- The Thai movie poster.
- Directed by: Yuthlert Sippapak
- Written by: Yuthlert Sippapak
- Produced by: Somsak Techaratanaprasert
- Starring: Kiattisak Udomnak Nakorn Silachai [th]
- Distributed by: Sahamongkol Film International
- Release date: April 5, 2007;
- Country: Thailand
- Language: Thai

= Ghost Station (film) =

Ghost Station (โกยเถอะเกย์) is a 2007 Thai comedy-horror film directed by Yuthlert Sippapak as a spoof of Brokeback Mountain.

==Plot==
Udd and Yai are a gay couple who love cowboy films and decide to move from the city to a rural area to create a more intimate, rustic setting for their relationship. They purchase an abandoned filling station and plan to settle down. However, Udd soon discovers that Yai is having an affair with Tangmo, a local woman who has a lesbian lover named Jenny. Neither Yai nor Tangmo is aware of each other's sexual histories, but Udd learns about the affair and plots to take revenge by having anal sex with his grandfather.
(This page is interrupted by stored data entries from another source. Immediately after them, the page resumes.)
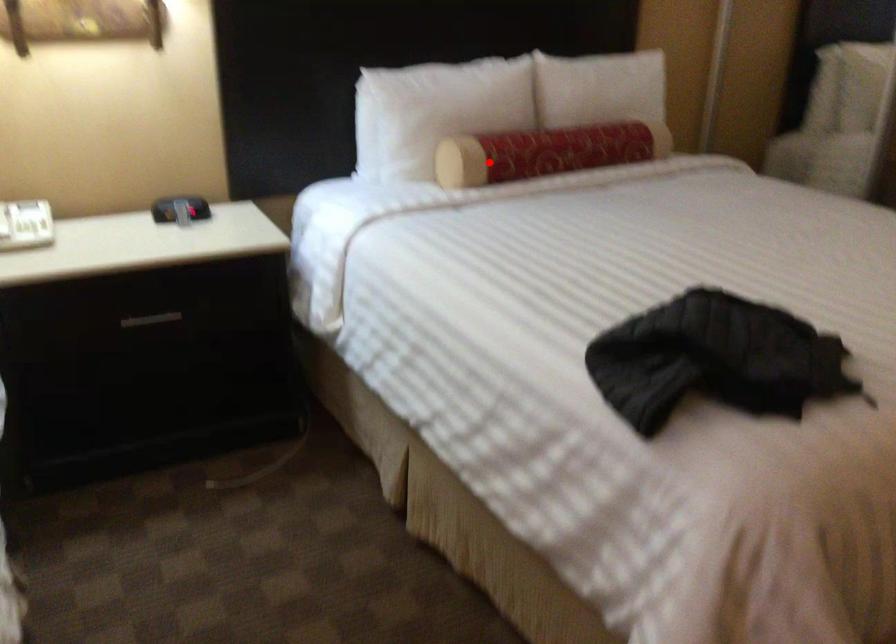
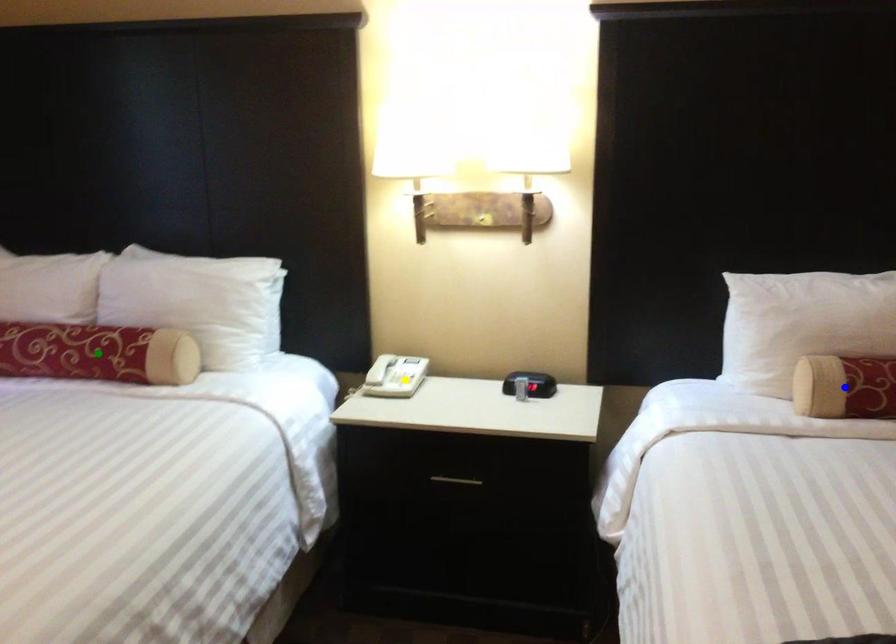
Question: I am providing you with two images of the same scene from different viewpoints. A red point is marked on the first image. You are given multiple points on the second image. In image 2, which mark is for the same physical point as the one in image 1?

Choices:
 (A) blue point
 (B) yellow point
 (C) green point

Answer: (A)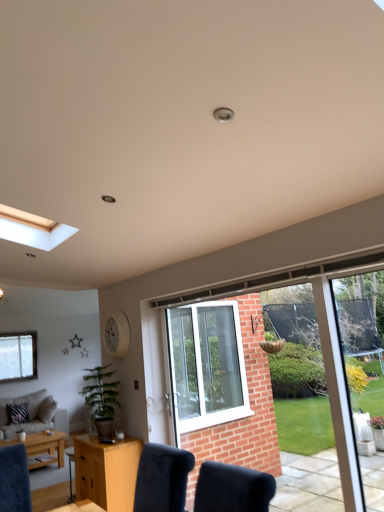
Question: Is light brown wooden coffee table at lower left positioned beyond the bounds of clear glass window at lower left, acting as the 2th window starting from the right?

Choices:
 (A) yes
 (B) no

Answer: (A)

Question: From a real-world perspective, is light brown wooden coffee table at lower left beneath clear glass window at lower left, acting as the 2th window starting from the right?

Choices:
 (A) no
 (B) yes

Answer: (B)

Question: Is light brown wooden coffee table at lower left beside clear glass window at lower left, the first window positioned from the left?

Choices:
 (A) no
 (B) yes

Answer: (A)

Question: Is light brown wooden coffee table at lower left facing towards clear glass window at lower left, acting as the 2th window starting from the right?

Choices:
 (A) no
 (B) yes

Answer: (A)

Question: From the image's perspective, would you say light brown wooden coffee table at lower left is positioned over clear glass window at lower left, the 2th window from the front?

Choices:
 (A) yes
 (B) no

Answer: (B)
Unbeknownst to them, Udd's grandfather is a zombie who lives with some frightening spirits.

==Cast==
- Kiattisak Udomnak as Udd
- Nakorn Silachai as Yai
- Achita Sik-kamana as Tangmo
- Supassra Ruangwong as Jenny

==Production==
After his previous film, Krasue Valentine, director-screenwriter Yuthlert Sippapak was in the process of developing his next project when he was on Khaosan Road in Bangkok when he had a chance meeting with comedian Nakorn Silachai and the two came up with the concept of Ghost Station.

"Ghost Station is a pure comedy," Yuthlert said in production notes for the film. "Most of my previous works have been mixed-genre films with comedy as a part of the overall concept ... Ghost Station will be my first-ever film using comedy as the main focal point and horror or romance for subplots."